Número recentes colocam o total estimado de usuários mensais do Discord no Brasil na casa dos 3 milhões. Sendo assim, o uso das atrocidades cometidas na plataforma para impulsionar a aprovação do projeto não é correta. Ela só se justifica como argumento de pressão política ou como sugestão no sentido de que o limite de 10 milhões de usuários mensais seja reduzido.

Aqui se esbarra com outro problema, já que ao descer o limite de usuários o projeto, que impõe obrigações significativas às plataformas, passaria a alcançar aplicativos de sucesso, porém muito menores do que as big techs que se pretende atingir com o texto.
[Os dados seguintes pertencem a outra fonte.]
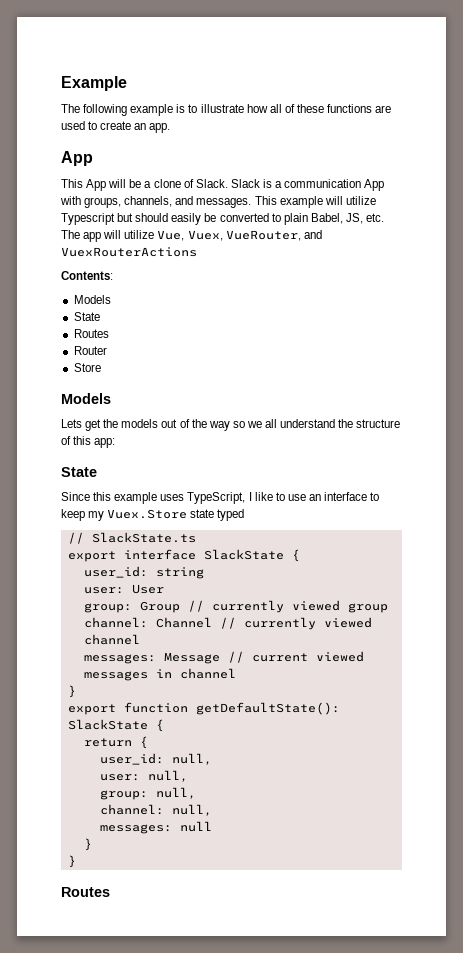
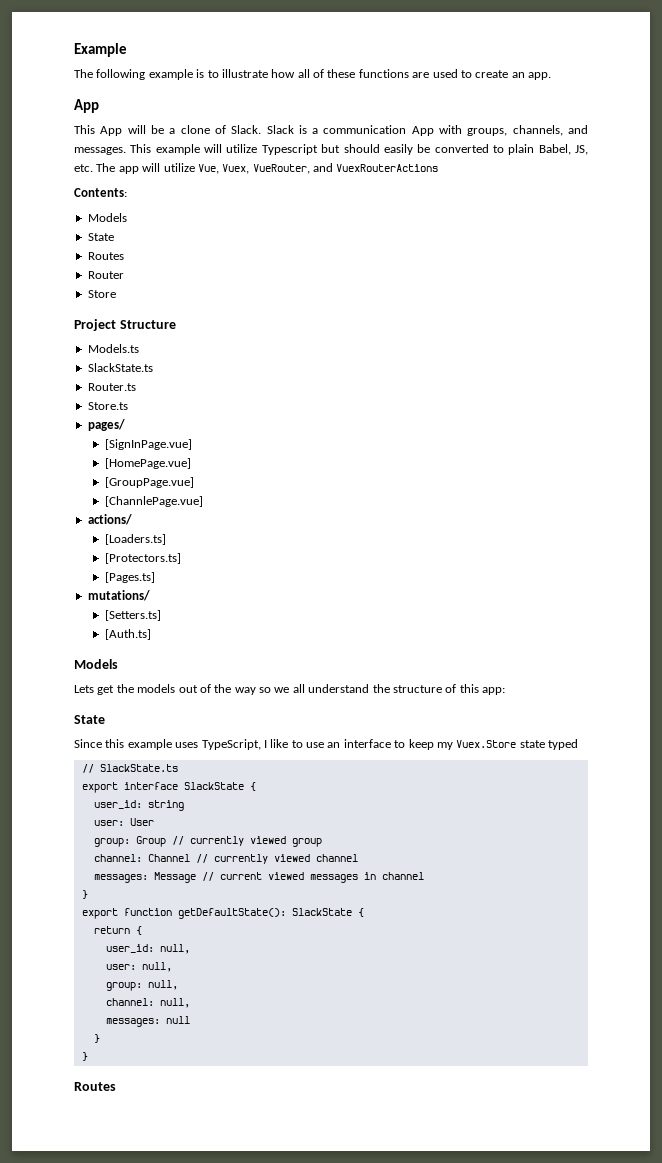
(101, 367) none -> [74,319,176,331] [87,344,139,353] [87,363,153,372] [87,383,136,391] [87,402,128,410] [87,419,125,431] [104,439,192,450] [104,458,191,469] [104,477,194,488] [104,496,203,507] [87,514,132,525] [104,534,166,545] [104,553,181,564] [104,572,155,583] [87,590,150,601] [104,610,161,621] [104,629,151,640] // Project Structure // Models.ts // SlackState.ts // Router.ts // Store.ts // pages/ // [SignInPage.vue] // [HomePage.vue] // [GroupPage.vue] // [ChannlePage.vue] // actions/ // [Loaders.ts] // [Protectors.ts] // [Pages.ts] // mutations/ // [Setters.ts] // [Auth.ts]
A trajetória do Discord é uma ilustração dos desafios inerentes à construção e manutenção de uma plataforma digital exitosa.

A sua capacidade de permitir a comunicação direta entre os usuários é o que o torna valioso para muitos, mas também é uma fonte de preocupações com a divulgação de conteúdos ilícitos.

O Discord acabou ficando no meio de disputas entre setores empresariais (com as empresas de mídia de um lado e as de tecnologia de outro), e entre governo e oposição no Congresso Nacional, que levou até agora à inexistência de consenso para a votação do projeto.

A rede Discord vive assim um momento paradoxal: ela é o alvo das maiores controvérsias sobre ilícitos na rede, embora esteja fora da alça de mira do projeto de lei que procura coibir a divulgação desses mesmos conteúdos.

O debate regulatório brasileiro não é para iniciantes. Ele é um game jogado no modo hard.